Macroeconomic Strategy Team
10 January 2023
As we consider the year ahead, we expect to see a game of two halves, where challenging conditions will prevail in the first half before improving through the second half. The aggressive pace of monetary tightening and its associated lagged effects should drive a synchronised global growth downturn in the first half.
We expect global growth to slow materially and come in substantially lower than the below 3% threshold that the International Monetary Fund uses to define global recessions. A downturn of this magnitude—excluding the COVID-19 shock and the global financial crisis—could make 2023 the worst year for global growth since the 1980s. We expect the economic slump to become more apparent in the first half of the year, with a cyclical bottom only occurring in Q2/Q3.

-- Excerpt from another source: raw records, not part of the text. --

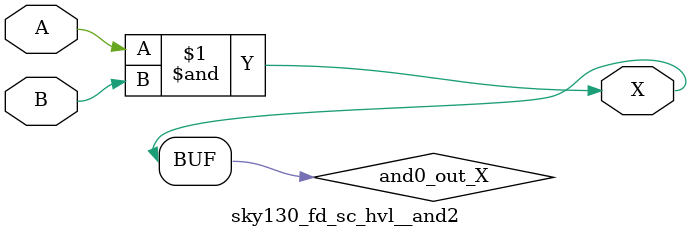
<source format=v>
/*
 * Copyright 2020 The SkyWater PDK Authors
 *
 * Licensed under the Apache License, Version 2.0 (the "License");
 * you may not use this file except in compliance with the License.
 * You may obtain a copy of the License at
 *
 *     https://www.apache.org/licenses/LICENSE-2.0
 *
 * Unless required by applicable law or agreed to in writing, software
 * distributed under the License is distributed on an "AS IS" BASIS,
 * WITHOUT WARRANTIES OR CONDITIONS OF ANY KIND, either express or implied.
 * See the License for the specific language governing permissions and
 * limitations under the License.
 *
 * SPDX-License-Identifier: Apache-2.0
*/


`ifndef SKY130_FD_SC_HVL__AND2_FUNCTIONAL_V
`define SKY130_FD_SC_HVL__AND2_FUNCTIONAL_V

/**
 * and2: 2-input AND.
 *
 * Verilog simulation functional model.
 */

`timescale 1ns / 1ps
`default_nettype none

`celldefine
module sky130_fd_sc_hvl__and2 (
    X,
    A,
    B
);

    // Module ports
    output X;
    input  A;
    input  B;

    // Local signals
    wire and0_out_X;

    //  Name  Output      Other arguments
    and and0 (and0_out_X, A, B           );
    buf buf0 (X         , and0_out_X     );

endmodule
`endcelldefine

`default_nettype wire
`endif  // SKY130_FD_SC_HVL__AND2_FUNCTIONAL_V

</source>
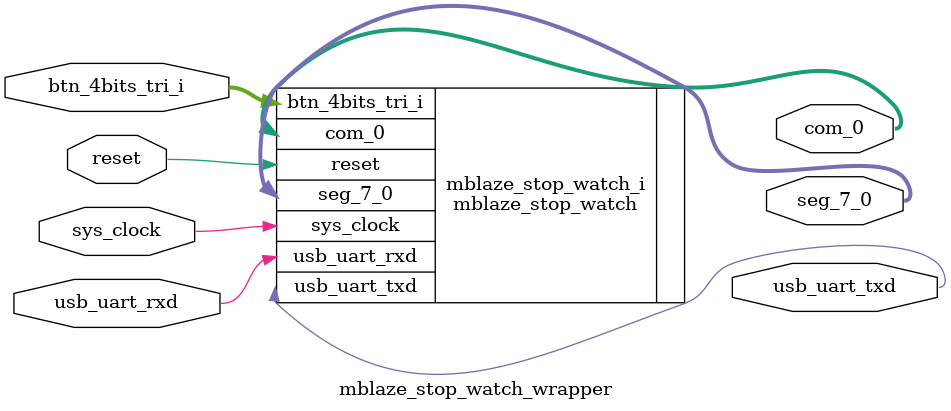
<source format=v>
`timescale 1 ps / 1 ps

module mblaze_stop_watch_wrapper
   (btn_4bits_tri_i,
    com_0,
    reset,
    seg_7_0,
    sys_clock,
    usb_uart_rxd,
    usb_uart_txd);
  input [3:0]btn_4bits_tri_i;
  output [3:0]com_0;
  input reset;
  output [7:0]seg_7_0;
  input sys_clock;
  input usb_uart_rxd;
  output usb_uart_txd;

  wire [3:0]btn_4bits_tri_i;
  wire [3:0]com_0;
  wire reset;
  wire [7:0]seg_7_0;
  wire sys_clock;
  wire usb_uart_rxd;
  wire usb_uart_txd;

  mblaze_stop_watch mblaze_stop_watch_i
       (.btn_4bits_tri_i(btn_4bits_tri_i),
        .com_0(com_0),
        .reset(reset),
        .seg_7_0(seg_7_0),
        .sys_clock(sys_clock),
        .usb_uart_rxd(usb_uart_rxd),
        .usb_uart_txd(usb_uart_txd));
endmodule

</source>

Our analysis shows that most advanced economies are likely to experience a recession in the year ahead. Given that the U.S. Federal Reserve (Fed) has been hiking rates at the fastest pace in decades, the U.S. economy will be facing the lingering effects of substantial policy tightening, with real rates rising while inflation eases gradually.
Market’s view on the probability of a global recession (%)

Source: Bloomberg, Macrobond, Manulife Investment Management, as of 13 December, 2022.
Economic weakness will be particularly pronounced in interest-rate-sensitive economies such as Canada, Australia, New Zealand, and the United Kingdom—these economies would almost certainly be confronting downside risks as a result of spillovers from their respective weaker housing markets. In Continental Europe, the growth drag will predominantly stem from particularly large negative terms-of-trade shocks.
Meanwhile, slowing final demand from advanced economies, elevated inflation, and a still-strong U.S. dollar (USD) will likely morph into material headwinds for growth in emerging markets (EM). In mainland China, a bumpy exit from zero-COVID policy, weak external demand, a still struggling property sector, and insufficient policy support look set to extend the country’s below-trend GDP into 2024. That said, the prospects for the rest of Asia’s economies are a little more mixed: We expect weak foreign demand to weigh on export growth, but North Asia is particularly vulnerable in light of a likely inventory overhang. On the other hand, weakness in ASEAN countries will likely be cushioned by a strong reopening bounce and relatively healthy household balance sheets.
Amid a macro backdrop characterized by elevated global inflation, uncertainty over when Fed rates might peak, and rising odds of a global recession, the first half of 2023 could bear witness to a series of sharper—and longer—bouts of market volatility. Thankfully, the picture does brighten slightly in the second half, during which these headwinds are likely to moderate, ushering in more conducive conditions for financial markets.